Researchers have pegged the gentler rise in health care costs over the last decade to factors that many might consider less obvious. A study found that insurance and technology issues were the main reasons why the rise in health costs haven’t been so steep of late — playing a larger role than the latest financial crisis or the Affordable Care Act.

The rise in high-deductible insurance plans, efforts to control Medicaid costs at the state-level, and a more sluggish spread of new technology — especially to the Medicare population — were listed as the three main reasons for the slowdown to the usual pace in health care costs. But the National Bureau of Economic Research study was pessimistic about how long this slowdown would last.

“The primary determinant of long-term growth is the continued development of expensive technology, and there is little evidence of a permanent slowdown in the technology pipeline,” authors, Amitabh Chandra and Jonathan Holmes of Harvard University, and Jonathan Skinner of Dartmouth College, commented in their study. “[O]ur best estimate over the next two decades is that health care costs will grow at GDP plus 1.2 percent; lower than previous estimates but still on track to cause serious fiscal pain for taxpayers and workers who bear the costs of higher premiums.” One specific example they note is the cost of proton beam accelerators, which is projected to double between 2010 and 2014.

Last year, Chandra and Skinner noted in another study that health care spending in the U.S. surpasses all other countries with regard to level and rate of growth. Between 1980 and 2008, health care spending grew by 7 percentage points of GDP, which is far higher than the average 2.6 percentage points experienced by countries belonging to the Organization for Economic Cooperation and Development (OECD). Yet the authors point out that lately there has been a moderation in health care spending growth, with one study estimating the “unexplained” decline to be around 1 percent.

This has raised a question that has gained a lot of press and government attention: Is this slowdown in the rise in medical costs a permanent or fleeting shift in the U.S? Chandra and colleagues answer that any claims that this marks a stable change is baseless. They noted that a decline in health care costs as a fraction of GDP occurred in the early 1990s only to be followed by a “strong upward trend” later that decade.

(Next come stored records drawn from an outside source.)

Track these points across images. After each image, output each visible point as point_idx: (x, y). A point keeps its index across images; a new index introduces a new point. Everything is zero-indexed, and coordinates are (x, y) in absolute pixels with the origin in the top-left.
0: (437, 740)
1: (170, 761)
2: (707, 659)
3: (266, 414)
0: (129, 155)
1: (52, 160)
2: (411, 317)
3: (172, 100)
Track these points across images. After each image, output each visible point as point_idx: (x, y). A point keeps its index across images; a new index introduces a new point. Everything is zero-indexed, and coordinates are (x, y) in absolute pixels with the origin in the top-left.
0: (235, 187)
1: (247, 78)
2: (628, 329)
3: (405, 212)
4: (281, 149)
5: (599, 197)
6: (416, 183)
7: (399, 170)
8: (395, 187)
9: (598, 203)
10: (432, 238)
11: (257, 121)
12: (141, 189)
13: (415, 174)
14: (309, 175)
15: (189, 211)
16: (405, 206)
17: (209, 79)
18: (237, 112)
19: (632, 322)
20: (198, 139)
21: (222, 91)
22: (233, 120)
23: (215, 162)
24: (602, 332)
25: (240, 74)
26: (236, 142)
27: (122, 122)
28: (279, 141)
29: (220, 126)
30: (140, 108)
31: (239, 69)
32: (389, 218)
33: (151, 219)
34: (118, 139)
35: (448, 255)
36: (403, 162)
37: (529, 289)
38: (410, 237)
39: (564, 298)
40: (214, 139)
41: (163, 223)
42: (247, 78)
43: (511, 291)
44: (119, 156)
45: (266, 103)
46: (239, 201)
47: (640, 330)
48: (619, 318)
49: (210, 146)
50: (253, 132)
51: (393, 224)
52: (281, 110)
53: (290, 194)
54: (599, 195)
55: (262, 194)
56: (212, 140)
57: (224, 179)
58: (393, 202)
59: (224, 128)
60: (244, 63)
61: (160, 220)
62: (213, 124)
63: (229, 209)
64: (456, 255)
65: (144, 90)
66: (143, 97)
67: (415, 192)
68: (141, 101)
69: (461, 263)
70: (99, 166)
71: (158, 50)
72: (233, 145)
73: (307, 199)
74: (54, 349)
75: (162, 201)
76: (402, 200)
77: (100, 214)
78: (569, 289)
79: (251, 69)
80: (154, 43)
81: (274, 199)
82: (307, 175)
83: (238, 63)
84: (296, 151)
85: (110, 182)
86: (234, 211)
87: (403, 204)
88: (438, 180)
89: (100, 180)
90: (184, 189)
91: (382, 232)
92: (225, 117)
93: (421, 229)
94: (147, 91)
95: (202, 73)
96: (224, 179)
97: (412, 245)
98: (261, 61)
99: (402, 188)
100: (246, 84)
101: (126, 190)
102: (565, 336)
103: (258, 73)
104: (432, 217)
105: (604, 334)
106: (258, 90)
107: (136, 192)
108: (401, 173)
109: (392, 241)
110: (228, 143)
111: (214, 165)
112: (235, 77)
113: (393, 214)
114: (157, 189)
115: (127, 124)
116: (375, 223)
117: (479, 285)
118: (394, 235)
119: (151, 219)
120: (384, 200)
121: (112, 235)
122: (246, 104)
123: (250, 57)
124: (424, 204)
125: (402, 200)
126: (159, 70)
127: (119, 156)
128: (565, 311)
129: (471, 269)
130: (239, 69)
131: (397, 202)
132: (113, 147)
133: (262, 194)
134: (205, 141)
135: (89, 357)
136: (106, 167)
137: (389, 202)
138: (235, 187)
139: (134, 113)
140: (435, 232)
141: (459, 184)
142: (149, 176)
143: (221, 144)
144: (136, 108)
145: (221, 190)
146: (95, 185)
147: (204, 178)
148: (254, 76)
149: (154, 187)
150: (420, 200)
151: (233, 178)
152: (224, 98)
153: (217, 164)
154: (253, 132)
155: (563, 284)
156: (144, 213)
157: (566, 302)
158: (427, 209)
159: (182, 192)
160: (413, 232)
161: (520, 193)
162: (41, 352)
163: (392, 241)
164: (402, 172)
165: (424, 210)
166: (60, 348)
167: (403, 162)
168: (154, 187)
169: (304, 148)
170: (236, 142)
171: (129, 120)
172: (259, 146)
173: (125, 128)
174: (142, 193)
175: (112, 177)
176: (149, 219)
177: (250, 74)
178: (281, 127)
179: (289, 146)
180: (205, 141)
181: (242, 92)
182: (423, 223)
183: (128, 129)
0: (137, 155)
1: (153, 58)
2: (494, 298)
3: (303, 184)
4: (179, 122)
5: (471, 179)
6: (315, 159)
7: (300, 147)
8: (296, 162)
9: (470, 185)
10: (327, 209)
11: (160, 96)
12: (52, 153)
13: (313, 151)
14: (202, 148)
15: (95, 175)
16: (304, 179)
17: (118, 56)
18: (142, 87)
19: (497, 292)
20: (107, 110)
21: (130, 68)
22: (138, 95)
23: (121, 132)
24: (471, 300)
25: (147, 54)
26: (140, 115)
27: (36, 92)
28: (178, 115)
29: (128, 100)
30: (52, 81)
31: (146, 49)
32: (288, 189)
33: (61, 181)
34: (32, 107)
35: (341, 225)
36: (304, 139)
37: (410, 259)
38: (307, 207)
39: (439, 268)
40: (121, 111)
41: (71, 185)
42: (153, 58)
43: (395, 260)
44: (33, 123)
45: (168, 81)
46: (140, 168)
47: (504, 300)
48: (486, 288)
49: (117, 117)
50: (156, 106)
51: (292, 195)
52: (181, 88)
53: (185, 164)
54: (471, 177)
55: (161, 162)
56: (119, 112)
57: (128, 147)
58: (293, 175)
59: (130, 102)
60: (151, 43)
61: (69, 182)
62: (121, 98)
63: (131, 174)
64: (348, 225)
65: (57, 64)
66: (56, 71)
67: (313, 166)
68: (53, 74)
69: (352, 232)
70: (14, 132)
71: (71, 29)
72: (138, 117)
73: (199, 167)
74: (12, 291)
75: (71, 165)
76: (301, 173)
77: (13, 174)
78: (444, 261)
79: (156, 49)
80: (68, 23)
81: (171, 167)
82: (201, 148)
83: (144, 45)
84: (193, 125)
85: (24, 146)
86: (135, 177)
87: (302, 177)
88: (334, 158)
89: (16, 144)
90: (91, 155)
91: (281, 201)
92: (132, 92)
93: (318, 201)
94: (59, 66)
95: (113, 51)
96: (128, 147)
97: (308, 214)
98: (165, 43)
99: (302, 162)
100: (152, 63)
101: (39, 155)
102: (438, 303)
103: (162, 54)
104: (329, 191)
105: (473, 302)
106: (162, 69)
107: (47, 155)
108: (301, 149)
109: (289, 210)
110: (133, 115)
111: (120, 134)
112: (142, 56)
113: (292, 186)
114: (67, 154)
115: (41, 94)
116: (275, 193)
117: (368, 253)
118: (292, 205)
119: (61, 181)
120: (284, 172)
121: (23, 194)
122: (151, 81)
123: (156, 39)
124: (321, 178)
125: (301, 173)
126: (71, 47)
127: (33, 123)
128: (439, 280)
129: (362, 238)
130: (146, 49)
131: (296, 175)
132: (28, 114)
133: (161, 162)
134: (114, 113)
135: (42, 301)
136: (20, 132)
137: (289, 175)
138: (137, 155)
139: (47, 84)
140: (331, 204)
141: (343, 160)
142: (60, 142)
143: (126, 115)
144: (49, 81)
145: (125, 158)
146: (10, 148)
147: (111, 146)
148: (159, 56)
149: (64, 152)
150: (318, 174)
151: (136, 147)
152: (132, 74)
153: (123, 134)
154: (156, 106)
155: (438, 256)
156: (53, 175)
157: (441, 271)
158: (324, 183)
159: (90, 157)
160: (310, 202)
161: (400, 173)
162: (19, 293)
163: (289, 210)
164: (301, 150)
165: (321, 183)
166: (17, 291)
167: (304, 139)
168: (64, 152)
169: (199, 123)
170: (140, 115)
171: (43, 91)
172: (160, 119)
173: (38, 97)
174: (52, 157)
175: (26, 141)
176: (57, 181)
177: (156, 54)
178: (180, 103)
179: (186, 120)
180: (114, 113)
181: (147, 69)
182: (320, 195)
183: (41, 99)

The authors also noted that growth in health care spending isn’t necessarily linked to GDP growth, which has slowed thanks to the economic meltdown. “Unlike other types of consumption, health care in the United States is an aggregate of very different systems — private, Medicare, and Medicaid — whose dynamic paths of quantity and costs do not move in lock-step with one another, particularly during a recession or business cycle expansion,” they explained in the study.

But the authors still identified some significant positive changes, some involving the interplay between providers and insurers. They note, for example, that private insurers have gained more clout by having a higher number of people enrolled in their plans due to shifts in health care. This has resulted in insurance companies demanding that providers practice more prudent and less wasteful care.

Another change for the better has been the bundling of payments, which encourages providers to use cheaper yet effective therapies rather than expensive but unproven ones. “Moreover,” the authors add, “on both sides of the political aisle there is consensus that fee-for-service creates incentives for overuse. And while the exact solutions to this problem may differ on the spectrum of market versus regulatory approaches to technology management, a Republican-led Congress would continue the move towards payment reform.”

“Yet ultimately,” they caution, “all these policy solutions must be concerned about the long-term technology pipeline that will continue to deliver new technology with large price-tags but with the potential for very modest health benefits.”